No basta, pues, regirse por el deber ser. Hay que atenerse a la realidad. De ahí que la moral y el derecho no basten para asegurar una utopía social ni para que esta utopía resulte justa. Porque una sociedad, antes de ser justa y antes que atenerse al deber ser, tiene que ser sana, tiene que «hablar el buen sentido, con su intuición de lo que es». No puede olvidarse la realidad. «Seamos en perfección lo que imperfectamente somos por naturaleza», grita nuestro autor.
Los progresistas (sean liberales o marxistas), tienden a suponer que conforme avanza la historia crece la holgura que se concede al hombre para poder ser individuo personal. Pero, para Ortega, esto no es así. La historia está llena de retrocesos y quizás en nuestra época se esté impidiendo al ser humano vivir como ser humano de manera superlativa. Tanto avance médico, tecnológico, etc., pueden estar ocultando un tiempo de decadencia. Nuestro tiempo puede parecer capaz de realizar cualquier cosa, pero el ser humano se siente perdido en sí mismo, perdido entre tanta abundancia, con más medios, más saber, más técnicas que nunca, pero puede ir perfectamente a la deriva y ser alguien desdichado.

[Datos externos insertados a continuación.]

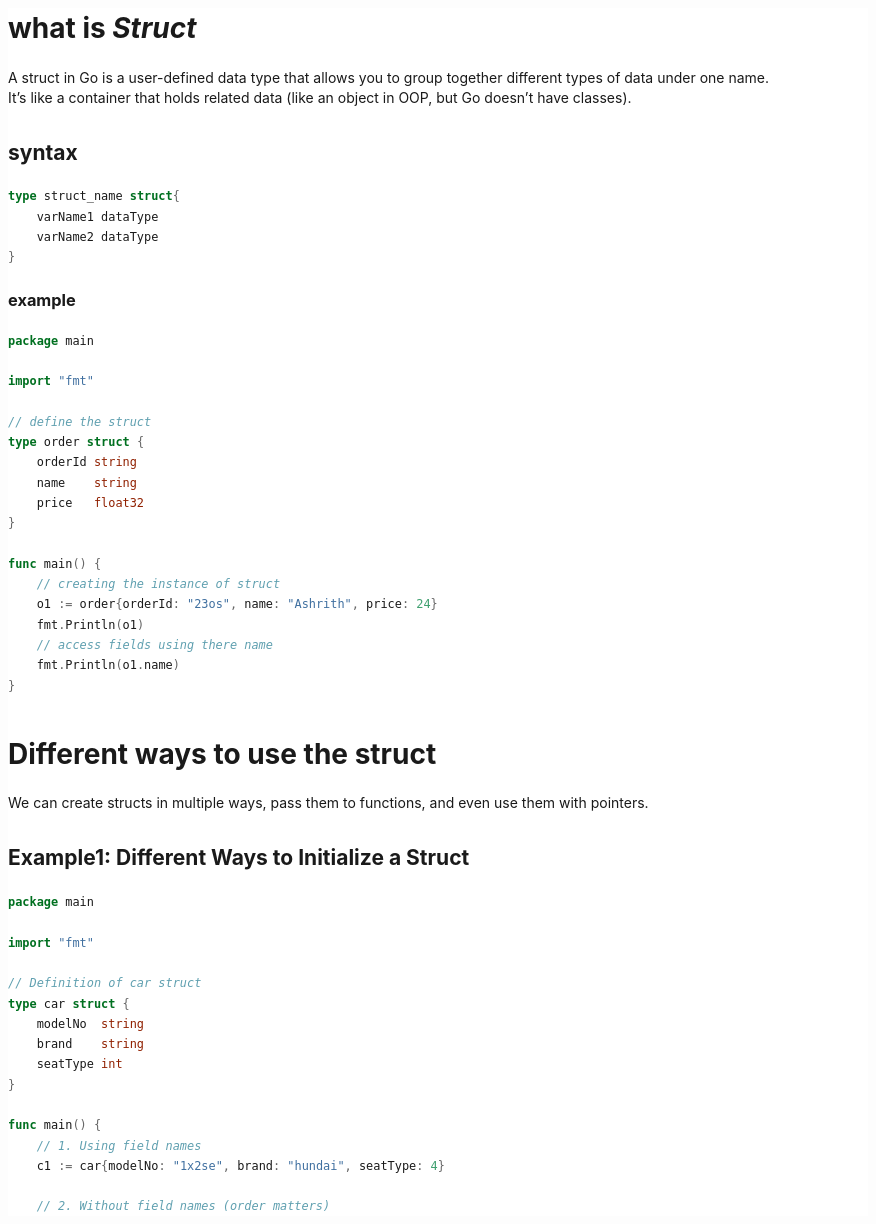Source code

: # what is _Struct_

A struct in Go is a user-defined data type that allows you to group together different types of data under one name.<br/>
It’s like a container that holds related data (like an object in OOP, but Go doesn’t have classes).

## syntax

```go
type struct_name struct{
    varName1 dataType
    varName2 dataType
}
```

### example

```go
package main

import "fmt"

// define the struct
type order struct {
	orderId string
	name    string
	price   float32
}

func main() {
	// creating the instance of struct
	o1 := order{orderId: "23os", name: "Ashrith", price: 24}
	fmt.Println(o1)
	// access fields using there name
	fmt.Println(o1.name)
}

```

# Different ways to use the struct

We can create structs in multiple ways, pass them to functions, and even use them with pointers.

## Example1: Different Ways to Initialize a Struct

```go
package main

import "fmt"

// Definition of car struct
type car struct {
	modelNo  string
	brand    string
	seatType int
}

func main() {
	// 1. Using field names
	c1 := car{modelNo: "1x2se", brand: "hundai", seatType: 4}

	// 2. Without field names (order matters)
```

Quizás tengamos todos los talentos menos el talento para usar de ellos.
Para la fe progresista todo es posible, pero se olvida de que también es posible «lo peor», «la barbarie», «la decadencia». Para el progresista todo progresa necesariamente y eso nos puede llevar a la irresponsabilidad de no ver el dramatismo por la ceguera de la marcha segura hacia la plenitud. La vida y el progreso son también peligro y el idealismo que lleva aparejado siempre puede hacernos olvidar que la realidad histórica puede ser constitutivamente enferma y defectiva. Y «nadie ha impuesto a la realidad intramundana la obligación de terminar bien». Nadie puede asegurar que la historia deje de ser una «inmensa tragedia». El progresismo puede conllevar irresponsabilidad ante la realidad. El progresista es dogmático, por eso no es de extrañar que hayan caído una y otra vez en el totalitarismo. 

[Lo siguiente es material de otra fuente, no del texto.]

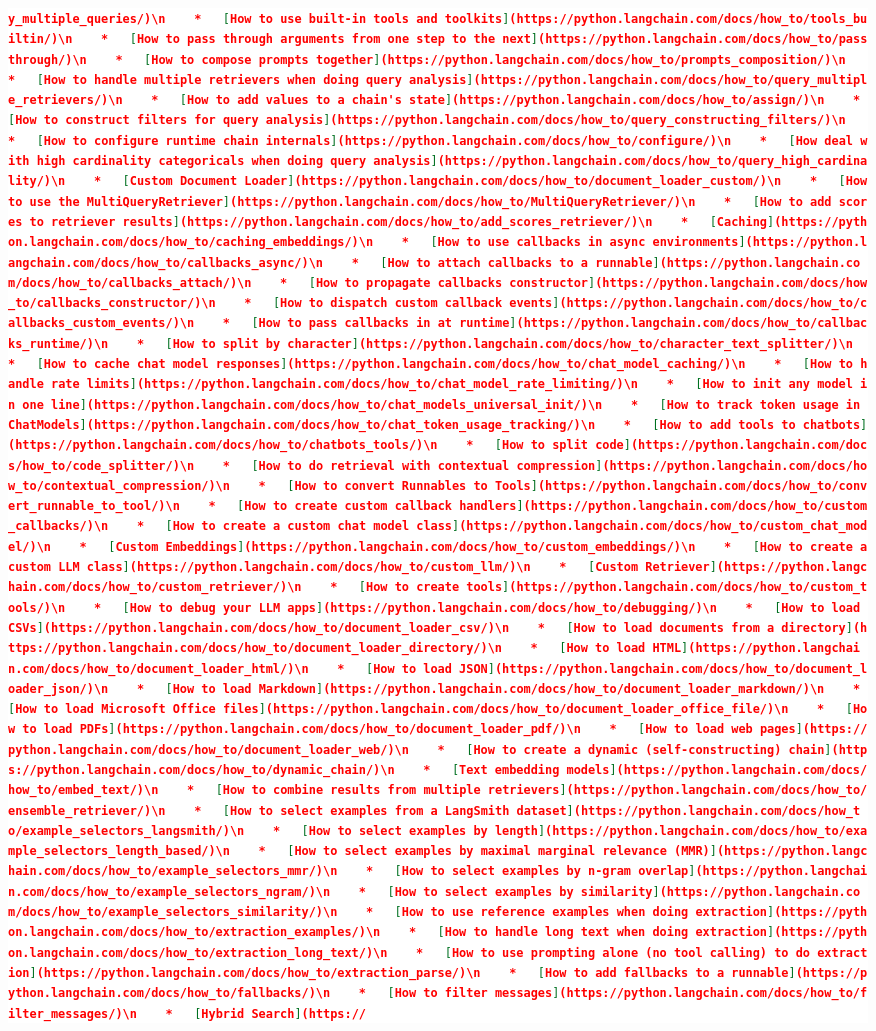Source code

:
 ```json
y_multiple_queries/)\n    *   [How to use built-in tools and toolkits](https://python.langchain.com/docs/how_to/tools_builtin/)\n    *   [How to pass through arguments from one step to the next](https://python.langchain.com/docs/how_to/passthrough/)\n    *   [How to compose prompts together](https://python.langchain.com/docs/how_to/prompts_composition/)\n    *   [How to handle multiple retrievers when doing query analysis](https://python.langchain.com/docs/how_to/query_multiple_retrievers/)\n    *   [How to add values to a chain's state](https://python.langchain.com/docs/how_to/assign/)\n    *   [How to construct filters for query analysis](https://python.langchain.com/docs/how_to/query_constructing_filters/)\n    *   [How to configure runtime chain internals](https://python.langchain.com/docs/how_to/configure/)\n    *   [How deal with high cardinality categoricals when doing query analysis](https://python.langchain.com/docs/how_to/query_high_cardinality/)\n    *   [Custom Document Loader](https://python.langchain.com/docs/how_to/document_loader_custom/)\n    *   [How to use the MultiQueryRetriever](https://python.langchain.com/docs/how_to/MultiQueryRetriever/)\n    *   [How to add scores to retriever results](https://python.langchain.com/docs/how_to/add_scores_retriever/)\n    *   [Caching](https://python.langchain.com/docs/how_to/caching_embeddings/)\n    *   [How to use callbacks in async environments](https://python.langchain.com/docs/how_to/callbacks_async/)\n    *   [How to attach callbacks to a runnable](https://python.langchain.com/docs/how_to/callbacks_attach/)\n    *   [How to propagate callbacks constructor](https://python.langchain.com/docs/how_to/callbacks_constructor/)\n    *   [How to dispatch custom callback events](https://python.langchain.com/docs/how_to/callbacks_custom_events/)\n    *   [How to pass callbacks in at runtime](https://python.langchain.com/docs/how_to/callbacks_runtime/)\n    *   [How to split by character](https://python.langchain.com/docs/how_to/character_text_splitter/)\n    *   [How to cache chat model responses](https://python.langchain.com/docs/how_to/chat_model_caching/)\n    *   [How to handle rate limits](https://python.langchain.com/docs/how_to/chat_model_rate_limiting/)\n    *   [How to init any model in one line](https://python.langchain.com/docs/how_to/chat_models_universal_init/)\n    *   [How to track token usage in ChatModels](https://python.langchain.com/docs/how_to/chat_token_usage_tracking/)\n    *   [How to add tools to chatbots](https://python.langchain.com/docs/how_to/chatbots_tools/)\n    *   [How to split code](https://python.langchain.com/docs/how_to/code_splitter/)\n    *   [How to do retrieval with contextual compression](https://python.langchain.com/docs/how_to/contextual_compression/)\n    *   [How to convert Runnables to Tools](https://python.langchain.com/docs/how_to/convert_runnable_to_tool/)\n    *   [How to create custom callback handlers](https://python.langchain.com/docs/how_to/custom_callbacks/)\n    *   [How to create a custom chat model class](https://python.langchain.com/docs/how_to/custom_chat_model/)\n    *   [Custom Embeddings](https://python.langchain.com/docs/how_to/custom_embeddings/)\n    *   [How to create a custom LLM class](https://python.langchain.com/docs/how_to/custom_llm/)\n    *   [Custom Retriever](https://python.langchain.com/docs/how_to/custom_retriever/)\n    *   [How to create tools](https://python.langchain.com/docs/how_to/custom_tools/)\n    *   [How to debug your LLM apps](https://python.langchain.com/docs/how_to/debugging/)\n    *   [How to load CSVs](https://python.langchain.com/docs/how_to/document_loader_csv/)\n    *   [How to load documents from a directory](https://python.langchain.com/docs/how_to/document_loader_directory/)\n    *   [How to load HTML](https://python.langchain.com/docs/how_to/document_loader_html/)\n    *   [How to load JSON](https://python.langchain.com/docs/how_to/document_loader_json/)\n    *   [How to load Markdown](https://python.langchain.com/docs/how_to/document_loader_markdown/)\n    *   [How to load Microsoft Office files](https://python.langchain.com/docs/how_to/document_loader_office_file/)\n    *   [How to load PDFs](https://python.langchain.com/docs/how_to/document_loader_pdf/)\n    *   [How to load web pages](https://python.langchain.com/docs/how_to/document_loader_web/)\n    *   [How to create a dynamic (self-constructing) chain](https://python.langchain.com/docs/how_to/dynamic_chain/)\n    *   [Text embedding models](https://python.langchain.com/docs/how_to/embed_text/)\n    *   [How to combine results from multiple retrievers](https://python.langchain.com/docs/how_to/ensemble_retriever/)\n    *   [How to select examples from a LangSmith dataset](https://python.langchain.com/docs/how_to/example_selectors_langsmith/)\n    *   [How to select examples by length](https://python.langchain.com/docs/how_to/example_selectors_length_based/)\n    *   [How to select examples by maximal marginal relevance (MMR)](https://python.langchain.com/docs/how_to/example_selectors_mmr/)\n    *   [How to select examples by n-gram overlap](https://python.langchain.com/docs/how_to/example_selectors_ngram/)\n    *   [How to select examples by similarity](https://python.langchain.com/docs/how_to/example_selectors_similarity/)\n    *   [How to use reference examples when doing extraction](https://python.langchain.com/docs/how_to/extraction_examples/)\n    *   [How to handle long text when doing extraction](https://python.langchain.com/docs/how_to/extraction_long_text/)\n    *   [How to use prompting alone (no tool calling) to do extraction](https://python.langchain.com/docs/how_to/extraction_parse/)\n    *   [How to add fallbacks to a runnable](https://python.langchain.com/docs/how_to/fallbacks/)\n    *   [How to filter messages](https://python.langchain.com/docs/how_to/filter_messages/)\n    *   [Hybrid Search](https://
```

Otra de sus consecuencias es la politización. La política no tiene por qué invadir todo. La política al final es la supeditación de la teoría a la utilidad y vaciar al hombre de soledad e intimidad, de ahí que la politización sea el signo de las masas. Nuestro mundo va en esa línea, a la reducción de todo a medio para conseguir fines, el pensar utilitario, y afirma Ortega: «porque hacer de la utilidad la verdad, es la definición de la mentira. El imperio de la política es, pues, el imperio de la mentira» y de la opinión pública. 
Ortega se lamentaba de no haber encontrado hombres veraces, sino 'políticos', gente sólo dispuesta a ver el mundo «como les conviene», cuando la política, si es algo, es servicio a la vida humana. E invitaba a que cuando alguien nos preguntase sobre política le contestásemos preguntando qué piensa él sobre el hombre y la naturaleza humana, la historia y la sociedad, el Estado y el derecho. 
El progreso es conservar la esencia del ayer que tuvo la virtud de crear ese hoy mejor, es analizar si las metas propuestas satisfacen plenamente (sería discutible, dice Ortega, que la aceleración de los vehículos influya en la perfección esencial de los corazones que en ellos viajan) y tener claro qué entiende por bienestar, porque en ello también se juega su absoluta decadencia.